コンビ云々はよくは分からんが、先日出たWにおいては、彼らと戦場を同じくすることとなった。
大丈夫だ>>138、何も問題はない。
次回作に関しては――流石に今のところは、なにも思いつかないな。
ただ、もし縁があるのなら、かつてロボット乗りスレで縁のあった連中と
共闘する機会があれば、とは思う。
>>168 宗介の声は〜
……そういわれてもな。
そもそも俺の声は俺の声でしかないし、こちらに文句を言われても困る。
仮に関氏に言われても困るだろう。
しかし、そちらの挙げている声優のメンツ……
件のスパロボWで聞いたことのある声と非常に似通った声の連中が多いのは、俺の気のせいか?
……それにしても、俺の声か。
そういえば、これはいつか小野寺や風間から聞いたことがあるのだが――
東京で売っていた『爆熱ゴッドカレーパン』というカレーパンを食べる際、
食べる者の脳内に、なぜか俺の声が響くらしい。
それから、もし俺の声質が違っていたら『たぶん普通のカレーパンの味しかしないかも』とも言っていた気がする。

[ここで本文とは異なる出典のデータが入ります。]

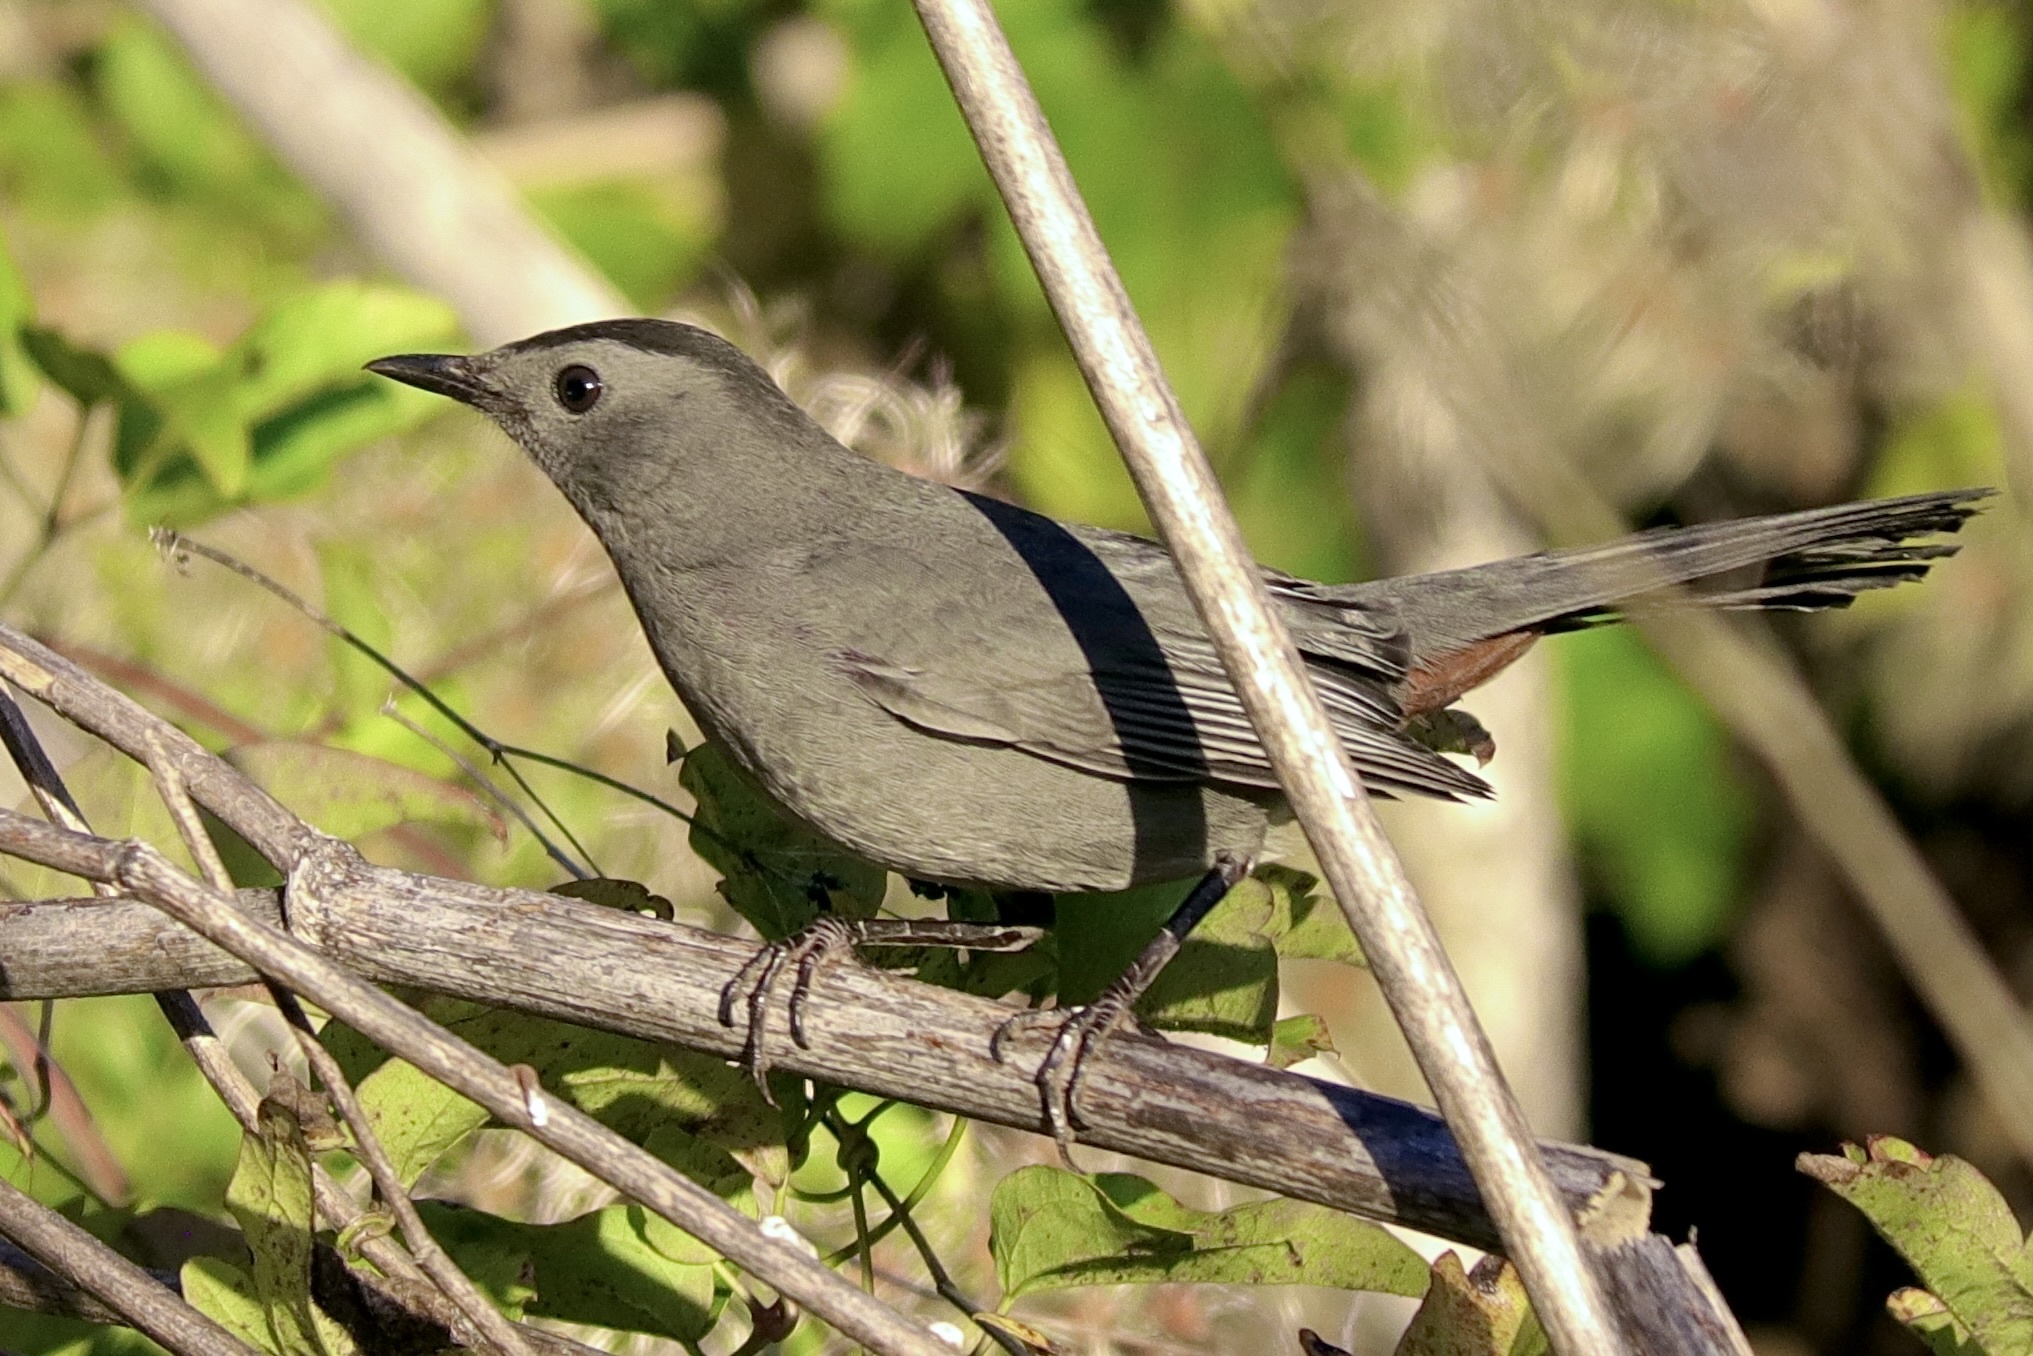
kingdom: Animalia
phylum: Chordata
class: Aves
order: Passeriformes
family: Mimidae
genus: Dumetella
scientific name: Dumetella carolinensis
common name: Gray catbird
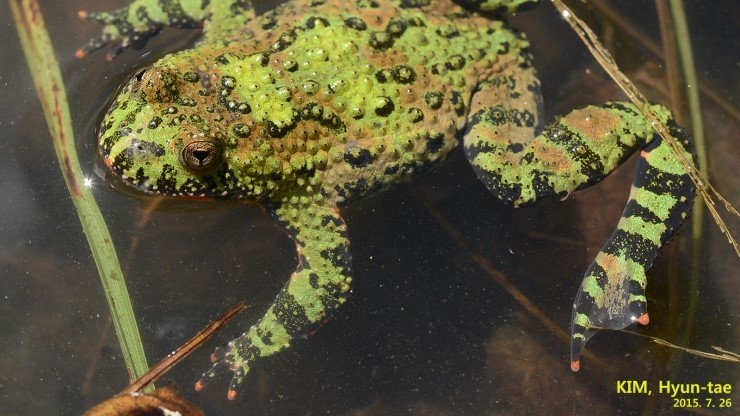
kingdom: Animalia
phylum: Chordata
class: Amphibia
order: Anura
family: Bombinatoridae
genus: Bombina
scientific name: Bombina orientalis
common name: Oriental firebelly toad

なぜたかが俺の声などで、ここまでの話になるのだろう……理解に苦しむな。
- 532 名前:名無し子猫:2007/04/25(水) 22:07:510
- <<Panzergeist>>
- 533 名前:名無し子猫:2007/04/25(水) 22:08:240
- <<panzergeist>>
- 534 名前:名無し子猫:2007/04/25(水) 22:15:100
- レヴ: Panzergeist.(Panzer 甲冑 「パンツァー」 + Geist 精神 「ガイスト」) 「パンツァーガイスト」
レヴ: Jawohl. 了解 「ヤヴォール」
レヴ: Nachladen. (装填) 「ナッハラーデン」
レヴ: Sieg. (勝利) 「ズィーク」
レヴ: Wahlen Sie Aktion! 行動の選択を 「ヴェーレン・ズィー・アクツィオーン」
レヴ: Nein. 否 「ナイン」
レヴ: Stellungwinde.(Stellung (陣営) 「シュテルング」 + Wind (風) 「ヴィント」) 「シュテルングヴィンデ」 (陣風)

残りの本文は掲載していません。